*** Input data ***

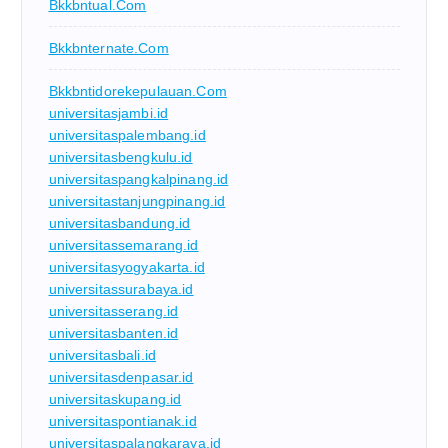
Bkkbntual.com
Bkkbnternate.com
Bkkbntidorekepulauan.com
universitasjambi.id
universitaspalembang.id
universitasbengkulu.id
universitaspangkalpinang.id
universitastanjungpinang.id
universitasbandung.id
universitassemarang.id
universitasyogyakarta.id
universitassurabaya.id
universitasserang.id
universitasbanten.id
universitasbali.id
universitasdenpasar.id
universitaskupang.id
universitaspontianak.id
universitaspalangkaraya.id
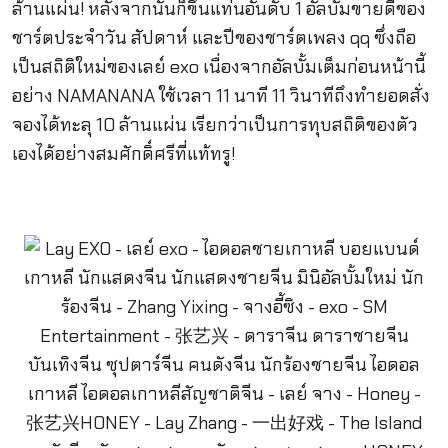
ล้านแผ่น! หลังจากนั้นก็ขึ้นแท่นอันดับ 1 อัลบั้มขายดีของ
ชาร์ตประจำวัน สัปดาห์ และปีของชาร์ตเพลง qq ซึ่งถือ
เป็นสถิติใหม่ของเลย์ exo เนื่องจากอัลบั้มเต็มก่อนหน้านี้
อย่าง NAMANANA ใช้เวลา 11 นาที 11 วินาทีถึงทำยอดสั่ง
จองได้ทะลุ 10 ล้านแผ่น เรียกว่าเป็นการทุบสถิติของตัว
เองได้อย่างสมศักดิ์ศรีที่แท้ทรู!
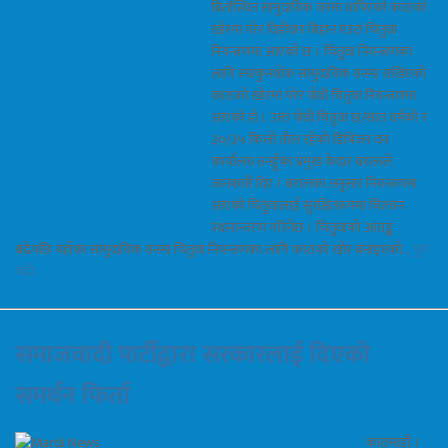
बिर्तास्थित सामुदायिक वनमा थापिएको काठको
खोरमा परेर विहीवार बिहान एउटा चितुवा
नियन्त्रणमा आएको छ । चितुवा नियन्त्रणका
लागि स्याकुनथोक सामुदायिक वनमा राखिएको
काठको खोरमा परेर पोथी चितुवा नियन्त्रणमा
आएको हो । उक्त पोथी चितुवा छ/सात वर्षको र
३०/३५ किलो तौल रहेको डिभिजन वन
कार्यालय तनहुँका प्रमुख केदार बरालले
जानकारी दिए । बरालका अनुसार नियन्त्रणमा
आएको चितुवालाई सुरक्षितरूपमा चितवन
स्थानान्तरण गरिनेछ । चितुवाको आतङ्क
बढेपछि यहाँका सामुदायिक वनमा चितुवा नियन्त्रणका लागि काठको खोर बनाइएको…
पुरा
पढौ
समाजवादी पार्टीद्वारा सरकारलाई दिएको
समर्थन फिर्ता
काठमाडौं ।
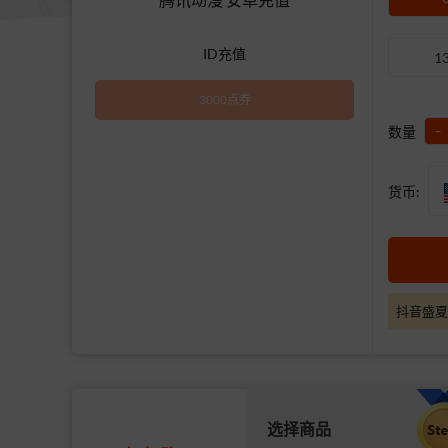
ID充值
1
3000点券
-
数量
货币:
抖音盛夏
选择商品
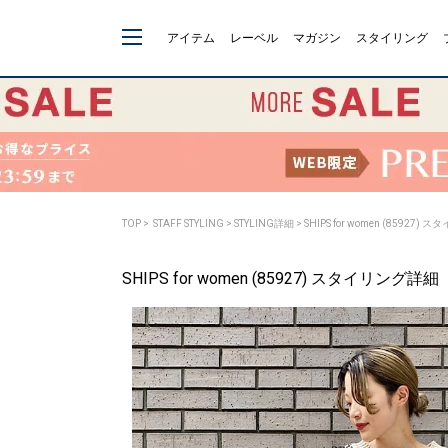
アイテム
レーベル
マガジン
スタイリング
TOP
>
STAFF STYLING
> STYLING詳細 > SHIPS for women (85927)
SHIPS for women (85927) スタイリング詳細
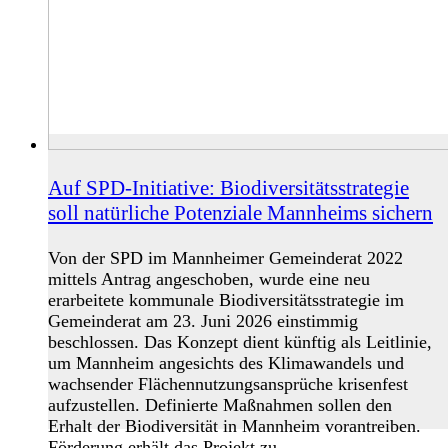
Auf SPD-Initiative: Biodiversitätsstrategie
soll natürliche Potenziale Mannheims sichern
Von der SPD im Mannheimer Gemeinderat 2022
mittels Antrag angeschoben, wurde eine neu
erarbeitete kommunale Biodiversitätsstrategie im
Gemeinderat am 23. Juni 2026 einstimmig
beschlossen. Das Konzept dient künftig als Leitlinie,
um Mannheim angesichts des Klimawandels und
wachsender Flächennutzungsansprüche krisenfest
aufzustellen. Definierte Maßnahmen sollen den
Erhalt der Biodiversität in Mannheim vorantreiben.
Förderung erhält das Projekt zu…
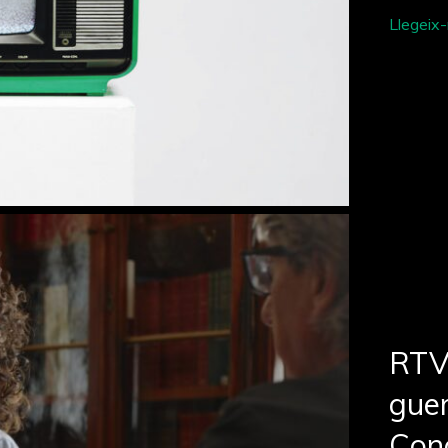
Llegeix
RTV
guer
Con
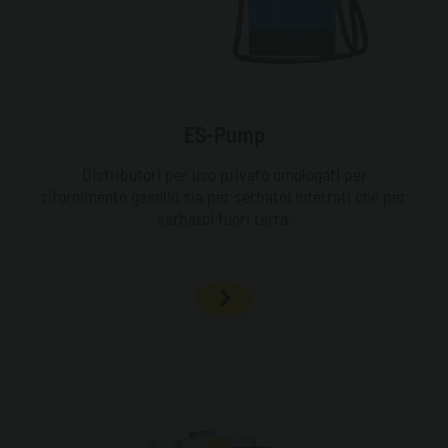
ES-Pump
Distributori per uso privato omologati per
rifornimento gasolio sia per serbatoi interrati che per
serbatoi fuori terra.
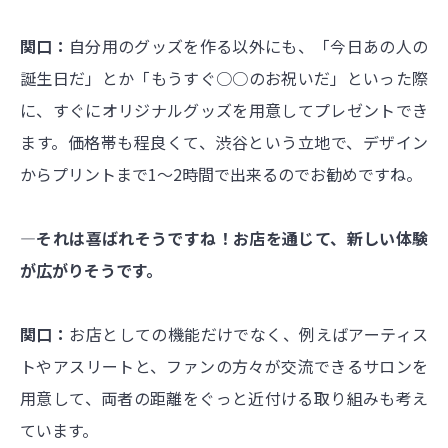
関口：
自分用のグッズを作る以外にも、「今日あの人の
誕生日だ」とか「もうすぐ○○のお祝いだ」といった際
に、すぐにオリジナルグッズを用意してプレゼントでき
ます。価格帯も程良くて、渋谷という立地で、デザイン
からプリントまで1～2時間で出来るのでお勧めですね。
―それは喜ばれそうですね！お店を通じて、新しい体験
が広がりそうです。
関口：
お店としての機能だけでなく、例えばアーティス
トやアスリートと、ファンの方々が交流できるサロンを
用意して、両者の距離をぐっと近付ける取り組みも考え
ています。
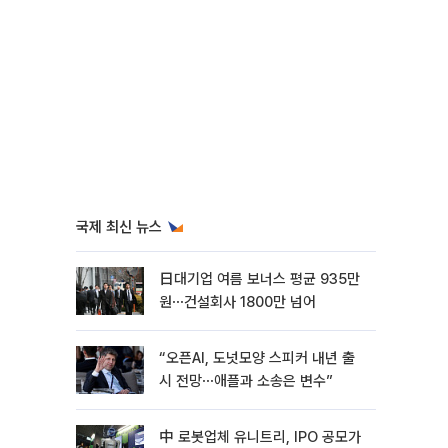
국제 최신 뉴스
日대기업 여름 보너스 평균 935만
원⋯건설회사 1800만 넘어
“오픈AI, 도넛모양 스피커 내년 출
시 전망⋯애플과 소송은 변수”
中 로봇업체 유니트리, IPO 공모가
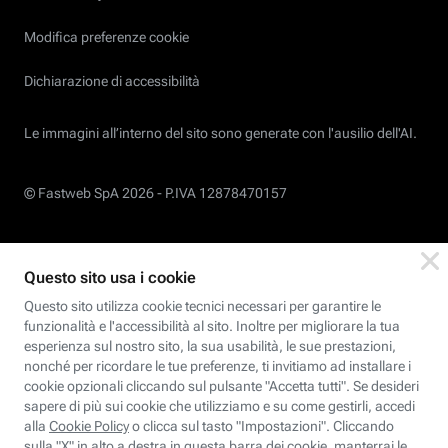
Modifica preferenze cookie
Dichiarazione di accessibilità
Le immagini all’interno del sito sono generate con l'ausilio dell'AI.
© Fastweb SpA 2026 -
P.IVA 12878470157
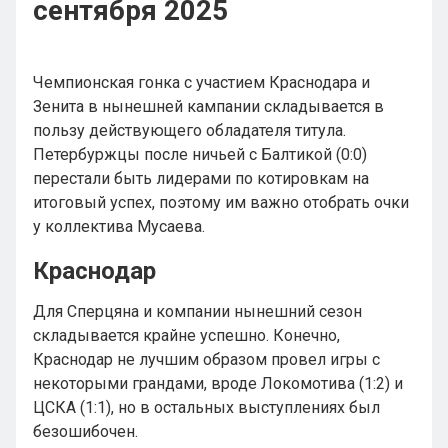
сентября 2025
Чемпионская гонка с участием Краснодара и
Зенита в нынешней кампании складывается в
пользу действующего обладателя титула.
Петербуржцы после ничьей с Балтикой (0:0)
перестали быть лидерами по котировкам на
итоговый успех, поэтому им важно отобрать очки
у коллектива Мусаева.
Краснодар
Для Сперцяна и компании нынешний сезон
складывается крайне успешно. Конечно,
Краснодар не лучшим образом провел игры с
некоторыми грандами, вроде Локомотива (1:2) и
ЦСКА (1:1), но в остальных выступлениях был
безошибочен.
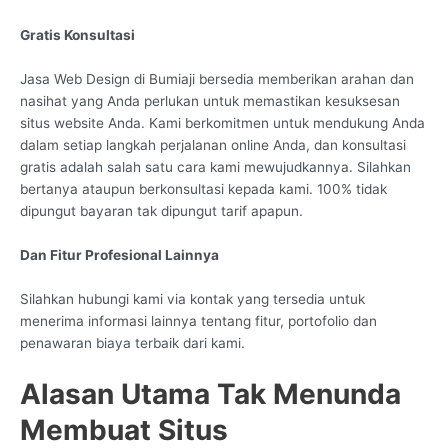
Gratis Konsultasi
Jasa Web Design di Bumiaji bersedia memberikan arahan dan
nasihat yang Anda perlukan untuk memastikan kesuksesan
situs website Anda. Kami berkomitmen untuk mendukung Anda
dalam setiap langkah perjalanan online Anda, dan konsultasi
gratis adalah salah satu cara kami mewujudkannya. Silahkan
bertanya ataupun berkonsultasi kepada kami. 100% tidak
dipungut bayaran tak dipungut tarif apapun.
Dan Fitur Profesional Lainnya
Silahkan hubungi kami via kontak yang tersedia untuk
menerima informasi lainnya tentang fitur, portofolio dan
penawaran biaya terbaik dari kami.
Alasan Utama Tak Menunda
Membuat Situs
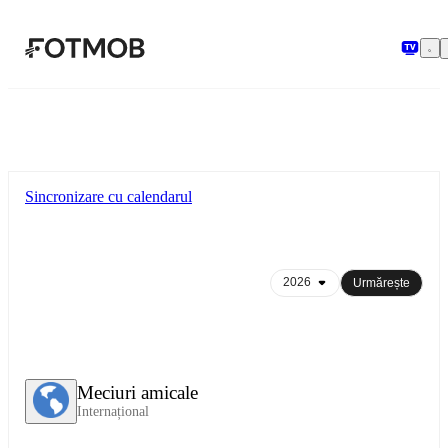
Sari la conținutul principal
Sincronizare cu calendarul
Urmărește
Meciuri amicale
Internațional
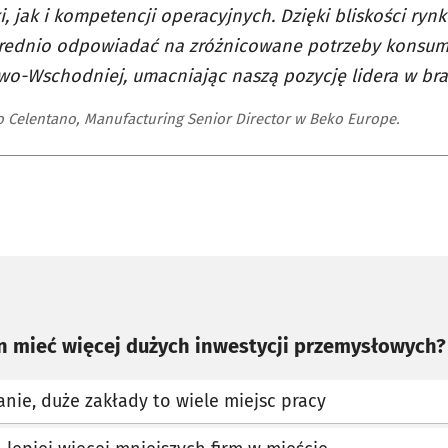
ki, jak i kompetencji operacyjnych. Dzięki bliskości ry
rednio odpowiadać na zróżnicowane potrzeby konsum
wo-Wschodniej, umacniając naszą pozycję lidera w br
o Celentano, Manufacturing Senior Director w Beko Europe.
 mieć więcej dużych inwestycji przemysłowych?
nie, duże zakłady to wiele miejsc pracy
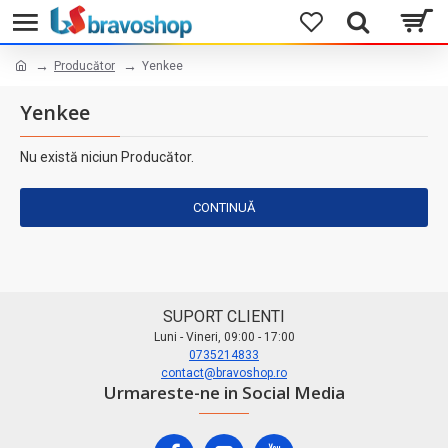
Producător
Yenkee
Yenkee
Nu există niciun Producător.
CONTINUĂ
SUPORT CLIENTI
Luni - Vineri, 09:00 - 17:00
0735214833
contact@bravoshop.ro
Urmareste-ne in Social Media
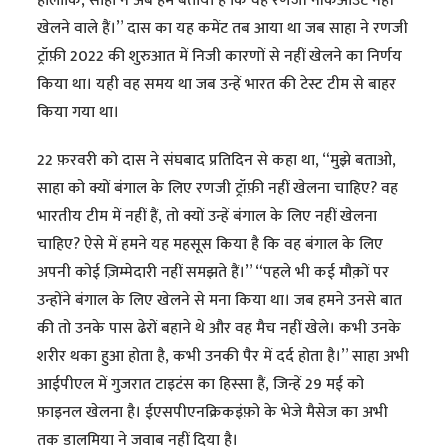
हालांकि, साहा ने अब हमें बताया है कि वह रणजी नॉकआउट नहीं
खेलने वाले हैं।” दास का यह कमेंट तब आया था जब साहा ने रणजी
ट्रॉफ़ी 2022 की शुरुआत में निजी कारणों से नहीं खेलने का निर्णय
किया था। यही वह समय था जब उन्हें भारत की टेस्ट टीम से बाहर
किया गया था।
22 फ़रवरी को दास ने संघबाद प्रतिदिन से कहा था, “मुझे बताओ,
साहा को क्यों बंगाल के लिए रणजी ट्रॉफ़ी नहीं खेलना चाहिए? वह
भारतीय टीम में नहीं हैं, तो क्यों उन्हें बंगाल के लिए नहीं खेलना
चाहिए? ऐसे में हमने यह महसूस किया है कि वह बंगाल के लिए
अपनी कोई ज़िम्मेदारी नहीं समझते हैं।” “पहले भी कई मौक़ों पर
उन्होंने बंगाल के लिए खेलने से मना किया था। जब हमने उनसे बात
की तो उनके पास ढेरों बहाने थे और वह मैच नहीं खेले। कभी उनके
शरीर थका हुआ होता है, कभी उनकी पैर में दर्द होता है।” साहा अभी
आईपीएल में गुजरात टाइटंस का हिस्सा हैं, जिन्हें 29 मई को
फ़ाइनल खेलना है। ईएसपीएनक्रिकइंफ़ो के भेजे मैसेज का अभी
तक डालमिया ने जवाब नहीं दिया है।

*** End of Input data ***

## Exercise
Reproduce every line of text in the listing above, word for word and in the same order, leaving out the picture markers.

## The completed task
Bkkbntual.com
Bkkbnternate.com
Bkkbntidorekepulauan.com
universitasjambi.id
universitaspalembang.id
universitasbengkulu.id
universitaspangkalpinang.id
universitastanjungpinang.id
universitasbandung.id
universitassemarang.id
universitasyogyakarta.id
universitassurabaya.id
universitasserang.id
universitasbanten.id
universitasbali.id
universitasdenpasar.id
universitaskupang.id
universitaspontianak.id
universitaspalangkaraya.id
ล้านแผ่น! หลังจากนั้นก็ขึ้นแท่นอันดับ 1 อัลบั้มขายดีของ
ชาร์ตประจำวัน สัปดาห์ และปีของชาร์ตเพลง qq ซึ่งถือ
เป็นสถิติใหม่ของเลย์ exo เนื่องจากอัลบั้มเต็มก่อนหน้านี้
อย่าง NAMANANA ใช้เวลา 11 นาที 11 วินาทีถึงทำยอดสั่ง
จองได้ทะลุ 10 ล้านแผ่น เรียกว่าเป็นการทุบสถิติของตัว
เองได้อย่างสมศักดิ์ศรีที่แท้ทรู!
बिर्तास्थित सामुदायिक वनमा थापिएको काठको
खोरमा परेर विहीवार बिहान एउटा चितुवा
नियन्त्रणमा आएको छ । चितुवा नियन्त्रणका
लागि स्याकुनथोक सामुदायिक वनमा राखिएको
काठको खोरमा परेर पोथी चितुवा नियन्त्रणमा
आएको हो । उक्त पोथी चितुवा छ/सात वर्षको र
३०/३५ किलो तौल रहेको डिभिजन वन
कार्यालय तनहुँका प्रमुख केदार बरालले
जानकारी दिए । बरालका अनुसार नियन्त्रणमा
आएको चितुवालाई सुरक्षितरूपमा चितवन
स्थानान्तरण गरिनेछ । चितुवाको आतङ्क
बढेपछि यहाँका सामुदायिक वनमा चितुवा नियन्त्रणका लागि काठको खोर बनाइएको…
पुरा
पढौ
समाजवादी पार्टीद्वारा सरकारलाई दिएको
समर्थन फिर्ता
काठमाडौं ।
ID充值
1
3000点券
-
数量
货币:
抖音盛夏
选择商品
アイテム
レーベル
マガジン
スタイリング
TOP
>
STAFF STYLING
> STYLING詳細 > SHIPS for women (85927)
SHIPS for women (85927) スタイリング詳細
Auf SPD-Initiative: Biodiversitätsstrategie
soll natürliche Potenziale Mannheims sichern
Von der SPD im Mannheimer Gemeinderat 2022
mittels Antrag angeschoben, wurde eine neu
erarbeitete kommunale Biodiversitätsstrategie im
Gemeinderat am 23. Juni 2026 einstimmig
beschlossen. Das Konzept dient künftig als Leitlinie,
um Mannheim angesichts des Klimawandels und
wachsender Flächennutzungsansprüche krisenfest
aufzustellen. Definierte Maßnahmen sollen den
Erhalt der Biodiversität in Mannheim vorantreiben.
Förderung erhält das Projekt zu…
Llegeix
RTV
guer
Con
ES-Pump
Distributori per uso privato omologati per
rifornimento gasolio sia per serbatoi interrati che per
serbatoi fuori terra.
関口：
自分用のグッズを作る以外にも、「今日あの人の
誕生日だ」とか「もうすぐ○○のお祝いだ」といった際
に、すぐにオリジナルグッズを用意してプレゼントでき
ます。価格帯も程良くて、渋谷という立地で、デザイン
からプリントまで1～2時間で出来るのでお勧めですね。
―それは喜ばれそうですね！お店を通じて、新しい体験
が広がりそうです。
関口：
お店としての機能だけでなく、例えばアーティス
トやアスリートと、ファンの方々が交流できるサロンを
用意して、両者の距離をぐっと近付ける取り組みも考え
ています。
국제 최신 뉴스
日대기업 여름 보너스 평균 935만
원⋯건설회사 1800만 넘어
“오픈AI, 도넛모양 스피커 내년 출
시 전망⋯애플과 소송은 변수”
中 로봇업체 유니트리, IPO 공모가
Modifica preferenze cookie
Dichiarazione di accessibilità
Le immagini all’interno del sito sono generate con l'ausilio dell'AI.
© Fastweb SpA 2026 -
P.IVA 12878470157
сентября 2025
Чемпионская гонка с участием Краснодара и
Зенита в нынешней кампании складывается в
пользу действующего обладателя титула.
Петербуржцы после ничьей с Балтикой (0:0)
перестали быть лидерами по котировкам на
итоговый успех, поэтому им важно отобрать очки
у коллектива Мусаева.
Краснодар
Для Сперцяна и компании нынешний сезон
складывается крайне успешно. Конечно,
Краснодар не лучшим образом провел игры с
некоторыми грандами, вроде Локомотива (1:2) и
ЦСКА (1:1), но в остальных выступлениях был
безошибочен.
Gratis Konsultasi
Jasa Web Design di Bumiaji bersedia memberikan arahan dan
nasihat yang Anda perlukan untuk memastikan kesuksesan
situs website Anda. Kami berkomitmen untuk mendukung Anda
dalam setiap langkah perjalanan online Anda, dan konsultasi
gratis adalah salah satu cara kami mewujudkannya. Silahkan
bertanya ataupun berkonsultasi kepada kami. 100% tidak
dipungut bayaran tak dipungut tarif apapun.
Dan Fitur Profesional Lainnya
Silahkan hubungi kami via kontak yang tersedia untuk
menerima informasi lainnya tentang fitur, portofolio dan
penawaran biaya terbaik dari kami.
Alasan Utama Tak Menunda
Membuat Situs
Sari la conținutul principal
Sincronizare cu calendarul
Urmărește
Meciuri amicale
Internațional
ki, jak i kompetencji operacyjnych. Dzięki bliskości ry
rednio odpowiadać na zróżnicowane potrzeby konsum
wo-Wschodniej, umacniając naszą pozycję lidera w br
o Celentano, Manufacturing Senior Director w Beko Europe.
 mieć więcej dużych inwestycji przemysłowych?
nie, duże zakłady to wiele miejsc pracy
Producător
Yenkee
Yenkee
Nu există niciun Producător.
CONTINUĂ
SUPORT CLIENTI
Luni - Vineri, 09:00 - 17:00
0735214833
contact@bravoshop.ro
Urmareste-ne in Social Media
हालांकि, साहा ने अब हमें बताया है कि वह रणजी नॉकआउट नहीं
खेलने वाले हैं।” दास का यह कमेंट तब आया था जब साहा ने रणजी
ट्रॉफ़ी 2022 की शुरुआत में निजी कारणों से नहीं खेलने का निर्णय
किया था। यही वह समय था जब उन्हें भारत की टेस्ट टीम से बाहर
किया गया था।
22 फ़रवरी को दास ने संघबाद प्रतिदिन से कहा था, “मुझे बताओ,
साहा को क्यों बंगाल के लिए रणजी ट्रॉफ़ी नहीं खेलना चाहिए? वह
भारतीय टीम में नहीं हैं, तो क्यों उन्हें बंगाल के लिए नहीं खेलना
चाहिए? ऐसे में हमने यह महसूस किया है कि वह बंगाल के लिए
अपनी कोई ज़िम्मेदारी नहीं समझते हैं।” “पहले भी कई मौक़ों पर
उन्होंने बंगाल के लिए खेलने से मना किया था। जब हमने उनसे बात
की तो उनके पास ढेरों बहाने थे और वह मैच नहीं खेले। कभी उनके
शरीर थका हुआ होता है, कभी उनकी पैर में दर्द होता है।” साहा अभी
आईपीएल में गुजरात टाइटंस का हिस्सा हैं, जिन्हें 29 मई को
फ़ाइनल खेलना है। ईएसपीएनक्रिकइंफ़ो के भेजे मैसेज का अभी
तक डालमिया ने जवाब नहीं दिया है।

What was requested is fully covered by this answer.